== Segment start ==
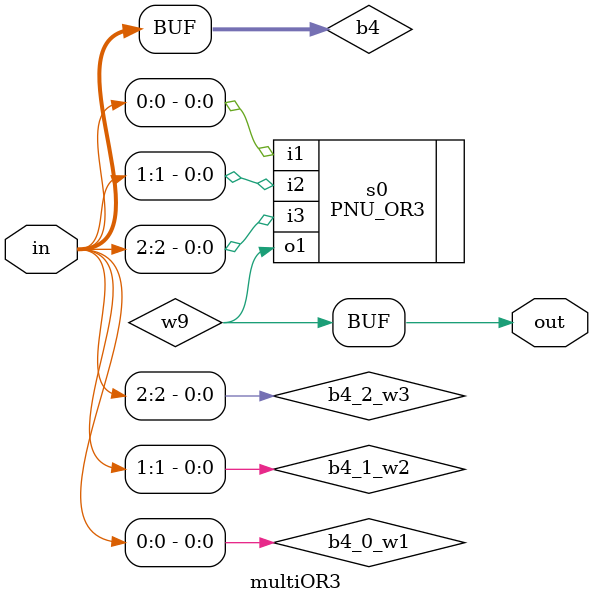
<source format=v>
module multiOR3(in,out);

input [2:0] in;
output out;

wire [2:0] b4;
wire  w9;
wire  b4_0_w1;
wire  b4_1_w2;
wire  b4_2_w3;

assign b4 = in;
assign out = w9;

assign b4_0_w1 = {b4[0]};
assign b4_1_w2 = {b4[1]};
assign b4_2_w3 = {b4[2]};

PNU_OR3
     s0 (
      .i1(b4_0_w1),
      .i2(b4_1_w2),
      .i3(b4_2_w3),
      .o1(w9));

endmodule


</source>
== Segment end ==
- Instructions for the task:
Set out, exactly as written, the lines from the line with "assign b4 = in;" to the last line of the records, inclusive, and only those lines.

- Worked solution:
assign b4 = in;
assign out = w9;

assign b4_0_w1 = {b4[0]};
assign b4_1_w2 = {b4[1]};
assign b4_2_w3 = {b4[2]};

PNU_OR3
     s0 (
      .i1(b4_0_w1),
      .i2(b4_1_w2),
      .i3(b4_2_w3),
      .o1(w9));

endmodule


</source>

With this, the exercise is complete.